In that sense, the art tells more of the story than the writing itself. Much of the story’s character comes in the art. Character positions. Posture. All of that.
It is an effective recap of an old story.
The final story in Dr. Strange #10 is the real highlight of the issue. “Perchance” features a confrontation between Strange and his nemesis, Nightmare. Only Dr. Strange appears to have Nightmare on the ropes.
This plot is simple. It’s a dreamlike chase scene, barely only a few pages in length. It feels almost like an afterthought for Mark Waid…
Which makes this issue entirely prove that visuals can sometimes tell an entire story. The surreal nightmarish imagery at play here — nothing is logical. Nothing is tangible. Everything flows and changes like mist. It is a chaotic, surreal treat for the eyes.
The ending, depending on how you look at it, will either dilute the story of tension or offer a very interesting insight into Nightmare as a character rather than just as a threat to Strange. It’s perhaps the best part of the story.

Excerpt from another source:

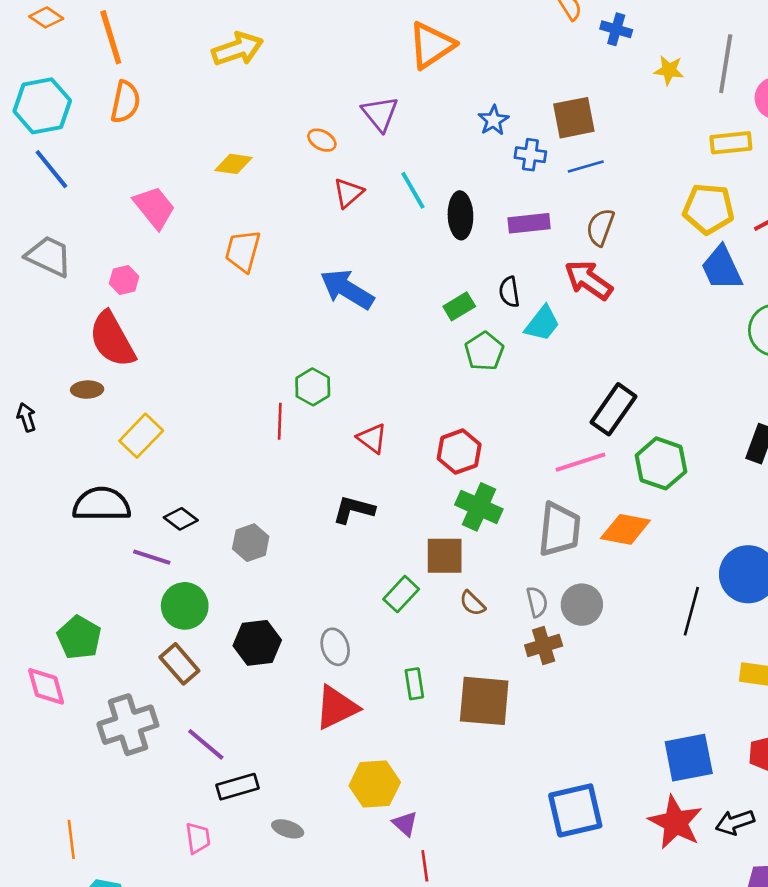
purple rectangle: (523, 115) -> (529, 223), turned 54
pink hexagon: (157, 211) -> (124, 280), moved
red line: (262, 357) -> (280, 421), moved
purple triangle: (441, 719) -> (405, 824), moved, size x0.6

On the whole, this comic is not superb. It isn’t perfect. It is a competent anniversary issue that never manages to transcend the limits. If you aren’t a fan of Dr. Strange, this isn’t the comic that will convert you. For stories that deal with such radical ideas, it never feels large. All of it feels very contained and small.
But the humanity of the whole issue is what stands out. This isn’t the high imagination one might hope from Dr. Strange, but it is an effective perspective into Dr. Strange’s humanity. At least, for two of the four stories. One is just lame while the other is surreal horror almost completely removed from Strange.
Where it fails is as a 400th issue. The 400th issue of Amazing Spider-Man featured the death of Aunt May. The 400th issue of Detective Comics introduced Man-Bat. The 400th issue of Superman featured a gigantic array of stories celebrating the history of Kal-El. But this? Will it stand the test of time like these issues? Probably not.
On top of that, it’s selling for almost six dollars! Six! You could buy a collection of Dr. Strange stories on Comixology for that price — and they’d probably be better.
Dr. Strange #10 is a good story with a few uneven bonus tales, but it isn’t a particularly memorable 400th issue. It is a good comic, but the asking price may be more than its worth.